===== DATA PROVIDED

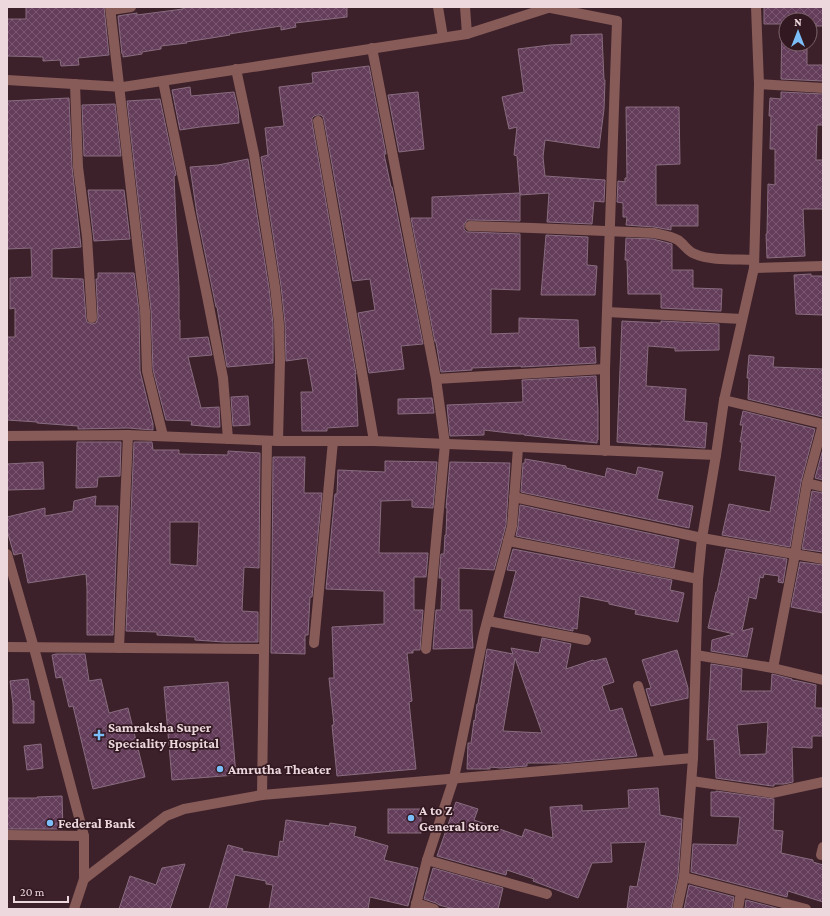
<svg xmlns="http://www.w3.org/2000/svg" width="830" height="916" viewBox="0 0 830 916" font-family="'Crimson Pro',serif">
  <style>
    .building { fill: url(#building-cross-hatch); stroke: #886c7f; fill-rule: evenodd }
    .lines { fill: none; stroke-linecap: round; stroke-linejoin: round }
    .minor { stroke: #875b58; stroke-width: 10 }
    .poi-dot { fill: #7cbef9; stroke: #321820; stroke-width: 1.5 }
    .labels { text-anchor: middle; stroke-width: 3.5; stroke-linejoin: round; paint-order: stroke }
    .poi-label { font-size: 14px; font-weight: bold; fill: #ecd8dd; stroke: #321820; text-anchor: start }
  </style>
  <defs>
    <pattern id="building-cross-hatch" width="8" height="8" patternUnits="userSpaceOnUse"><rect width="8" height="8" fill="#643d5a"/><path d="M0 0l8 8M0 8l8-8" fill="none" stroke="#7a5871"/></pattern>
  </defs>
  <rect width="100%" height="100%" fill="#3d212a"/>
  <g class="building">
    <path d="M26 7H104L109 55 78 58 79 65 61 66 60 60 43 61V57L7 56V19H26Z"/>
    <path d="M183 7H347V17L295 23 296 27 281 30V26L229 34 230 35 186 42 187 43 161 46V49L142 52V54L123 57V54H122L118 16 137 13V15L183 9Z"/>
    <path d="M764 7H823V26H810V20H786V44H807V65H823V81L781 79 782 24H764Z"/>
    <path d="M602 34 604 80H605L604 109 599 148 545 140 543 157 545 176 605 180 604 202 594 201 592 224 547 222 549 193 520 195 517 156 514 155 517 127 509 129 502 97 524 92 518 49 550 45 571 44V35Z"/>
    <path d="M369 66 386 154H384L391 187H392L423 344 401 346 404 369 369 373 358 313 375 310 370 279 353 281 324 120 323 117 321 115H317L314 116 312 118V122L356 374H355L356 383V384L358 426 327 428V431H302L301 392H313L307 358 286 361 285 323 281 286 261 157 268 155 265 128 284 126 279 87 313 83 312 73Z"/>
    <path d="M190 87 191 96 234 92 238 109 239 123 200 127 180 130 172 90Z"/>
    <path d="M418 92 424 149 399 152 388 95Z"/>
    <path d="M781 92 823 94V125H817L816 160H823V209H803L805 256 767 258 766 234H767L768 184 775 185V149H770L771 116H769L770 98 781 99Z"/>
    <path d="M69 98 72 167 81 247 52 249V278L83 279 86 318 87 322 92 324 96 323 98 318 96 279H98V273H134L139 311 140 371 153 424V430L128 428 78 429V426L37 423V422L7 420V337H15V308L10 309V278L32 277 31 248 7 249V101Z"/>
    <path d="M160 99 176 175 174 176 179 288V320H180V339L208 337 212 355 188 357 201 408 219 407 220 427H214L191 425 192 421 166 420 153 370 151 310 127 101Z"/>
    <path d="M115 104 121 156H84L82 105Z"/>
    <path d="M626 107H679L680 164 656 165V205H698V226H671V230L654 227 626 225 627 217H623V203L617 202 618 181 625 182V178H627Z"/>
    <path d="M248 159 269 288 273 324V363L227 367 217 307H216L197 214 190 167 218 165Z"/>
    <path d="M88 190H124L130 239 94 241Z"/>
    <path d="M520 193V221L470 220H467L464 225V229L467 232H470L520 234V290L491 289V334L519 333V318L578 320 579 348 595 347 596 363 521 367V366L472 368V370L441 372 436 342H435L411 218H432V197Z"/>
    <path d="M546 235 588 237 587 265 597 266 595 295H541Z"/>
    <path d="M626 238 653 239 672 244V270H693V288L722 289 721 311 661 308V294H628L627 260H625Z"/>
    <path d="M811 274V276H823V315L796 314 794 275Z"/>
    <path d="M622 321 661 323V321L719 324V350L675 351V348L648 346 646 386 686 389 684 421 707 423 705 448 651 444V445L617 442Z"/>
    <path d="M749 355 774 357 773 367 823 369V417L748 399 749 378H747Z"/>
    <path d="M596 376 598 410V440H597V443L524 435V434H518L484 430V435L450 436 448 416 447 405 523 402 522 380Z"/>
    <path d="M248 396 250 425 233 426 231 397Z"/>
    <path d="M432 398 434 413 398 414V399Z"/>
    <path d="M743 411 815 429 801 482 790 547 722 535 729 504 770 512 776 476 739 470 742 442H740L743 425H740Z"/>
    <path d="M77 442H121L120 476 98 477 97 487 76 488Z"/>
    <path d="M134 442H152L153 450H179V454L228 455V451L260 453 259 568 244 567 242 611 258 612V642H224L195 640V637L157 635V632L126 631ZM170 522H199L197 566 170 564Z"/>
    <path d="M823 449V480L815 478Z"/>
    <path d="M273 457H305L304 493H322L312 597H310L308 635H305V654L271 653 272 575Z"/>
    <path d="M525 459 566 466V468L605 477 607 468 636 475 638 467 663 472 657 499 693 506 689 528 521 492 523 463H525Z"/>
    <path d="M385 461 437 462 433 508 412 507V500L381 501 379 553H428L426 577H414V610H423L420 650H413V653H407L412 701 409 702 416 769 337 776 332 725H334L329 678H334L332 627 384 624V591L326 589 335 494H337L338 470 385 472Z"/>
    <path d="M43 462 44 489 7 490V464Z"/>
    <path d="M450 462 510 463 506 525 494 570 459 568V610H472V632L473 648 433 649 436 610H441L442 578H439L441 554H444L445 535H446L447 508H446Z"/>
    <path d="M812 491 823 493V552L802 549Z"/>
    <path d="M96 496 95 506H118L113 635H87V588L86 574 28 583 22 553 14 555 7 530V517L45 508V516L73 511 74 501Z"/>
    <path d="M520 505 679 540 674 568 516 536 518 526Z"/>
    <path d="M513 549 672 580 670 590 684 593 678 622 635 614 636 610 609 604V602L580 596 577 629 573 628V631L504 617 516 571 507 570Z"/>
    <path d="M726 549 787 559 783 583 778 582 779 576 764 574 763 578 760 577 756 599 749 597 742 631 753 628 747 657 711 651 712 640 734 634 708 628 716 592H717Z"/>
    <path d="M800 562 823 565V613L791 607Z"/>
    <path d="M542 638 571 644 566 669 593 660 594 661 606 658 614 682 602 686 610 711 622 708 637 756 562 763H527V766L501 768 490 767V769H467L468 743H471L474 720 475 721 477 704H478L487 649 513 654 511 648 539 653ZM515 658 542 733 503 731Z"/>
    <path d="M677 650 688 688V698L651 706 646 689 651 688 642 660Z"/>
    <path d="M56 654H85L89 681 101 679 109 713 128 708 145 777 93 789 73 706 69 707 62 677 56 678 52 655Z"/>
    <path d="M711 664 742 669 741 691H771L772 674 792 679V680L798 681 816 685 815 708H823V736H812V748L792 747 793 782 784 784H774V786H772L716 778 714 739 707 740ZM768 722 766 754 740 755 737 725Z"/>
    <path d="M28 679 31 701H34V723H13V704L10 681Z"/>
    <path d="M228 682 236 775 172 780 164 687Z"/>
    <path d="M41 744 43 768 27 770 24 746Z"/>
    <path d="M658 788 660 815 682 819 678 876 671 909H627L630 886 637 887 646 842 611 843 612 862 592 863 578 898 533 881 534 879 507 870 506 875 437 856 456 802 478 809 474 820 522 837 525 829 553 838 550 807 582 805V811L629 808 628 790Z"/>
    <path d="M716 791 774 799 773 830 783 831 781 853 813 860V862L823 865V902L788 891 787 897 691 872 693 844 737 845 740 817 711 816V792H716Z"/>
    <path d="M62 796 63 829H7V798H37V797Z"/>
    <rect x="388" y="809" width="33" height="24"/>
    <path d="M286 820 329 826 330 823 356 827 354 836 388 846 384 860 418 868 408 906 370 897 368 909H269L273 885 266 884V881L235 875 226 909H209L228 845 243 849 242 851 278 857 280 841 283 842Z"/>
    <path d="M185 864 170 909H119L130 876 156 885 162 868Z"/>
    <path d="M433 868 503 888 498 909H454L439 905 436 903 424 899Z"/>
    <path d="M689 885 734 897 732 909H684Z"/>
    <path d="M746 900 780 909H745Z"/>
  </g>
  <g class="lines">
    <g class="minor">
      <path d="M110 7 145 311 147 371 163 436"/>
      <path d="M438 7 443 37"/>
      <path d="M465 7 467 34"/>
      <path d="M551 8 617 21 605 369V451"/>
      <path d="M111 10 131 7"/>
      <path d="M372 48 436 379 445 444 426 649"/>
      <path d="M236 69 254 154 275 287 279 324 280 361 278 441"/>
      <path d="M7 80 123 87 467 34 551 7"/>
      <path d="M163 81 207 296 223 378 228 439"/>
      <path d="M75 84 78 167 87 237 92 318"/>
      <path d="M759 84 823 88"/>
      <path d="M318 121 374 441"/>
      <path d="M470 226 533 228 654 233C663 235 671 236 678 240 684 244 688 252 695 254 711 261 737 259 754 260"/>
      <path d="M754 268 823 266"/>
      <path d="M607 312 742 319"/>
      <path d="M436 379 605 369"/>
      <path d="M724 400 823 424"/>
      <path d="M7 436 128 435 278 441H374L716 455"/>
      <path d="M807 483 823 424"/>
      <path d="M514 497 702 538 823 559"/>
      <path d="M508 541 698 579"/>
      <path d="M7 554 34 648 84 836V879L74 909"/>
      <path d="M488 621 586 640"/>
      <path d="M314 643 333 441"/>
      <path d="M7 647 264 649"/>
      <path d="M119 648 128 435"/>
      <path d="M696 655 773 668 823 680"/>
      <path d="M773 668 795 554 807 483 823 487"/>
      <path d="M638 686 660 760"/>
      <path d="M692 781 772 793 823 782"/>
      <path d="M262 795 267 441"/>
      <path d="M7 835 84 836"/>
      <path d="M821 855 823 847"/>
      <path d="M427 860 547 894"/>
      <path d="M684 877 806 909"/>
      <path d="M84 879 166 816 184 809 262 795 693 758"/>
      <path d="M416 903 434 909"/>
      <path d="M415 909 427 860 454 778 484 633 512 526 518 448"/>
      <path d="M677 909 684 877 693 758 698 579 702 538 716 455 724 400 754 268 759 84 756 7"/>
      <path d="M738 909 741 892"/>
    </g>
  </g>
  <g class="poi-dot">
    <path d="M97 729h4v4h4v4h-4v4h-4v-4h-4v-4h4z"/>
    <circle cx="220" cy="769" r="4"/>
    <circle cx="411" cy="818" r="4"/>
    <circle cx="50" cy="823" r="4"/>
  </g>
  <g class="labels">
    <g class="poi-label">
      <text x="108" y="732">Samraksha Super<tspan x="108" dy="16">Speciality Hospital</tspan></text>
      <text x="228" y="774">Amrutha Theater</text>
      <text x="419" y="815">A to Z<tspan x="419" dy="16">General Store</tspan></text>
      <text x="58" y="828">Federal Bank</text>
    </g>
  </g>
  <rect width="830" height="916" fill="none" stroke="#ecd8dd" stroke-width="16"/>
  <g transform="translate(798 32)"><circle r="19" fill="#321820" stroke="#7c656c"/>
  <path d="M0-3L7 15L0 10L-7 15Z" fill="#7cbef9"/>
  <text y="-6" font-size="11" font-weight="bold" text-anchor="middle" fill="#ecd8dd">N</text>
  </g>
  <path d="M14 896v6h54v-6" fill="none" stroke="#ecd8dd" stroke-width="2"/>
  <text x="20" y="896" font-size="12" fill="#ecd8dd" stroke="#321820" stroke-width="3" paint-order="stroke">20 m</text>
</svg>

==========

Which lines of the data contain the word "class"? Copy each one.

  <g class="building">
  <g class="lines">
    <g class="minor">
  <g class="poi-dot">
  <g class="labels">
    <g class="poi-label">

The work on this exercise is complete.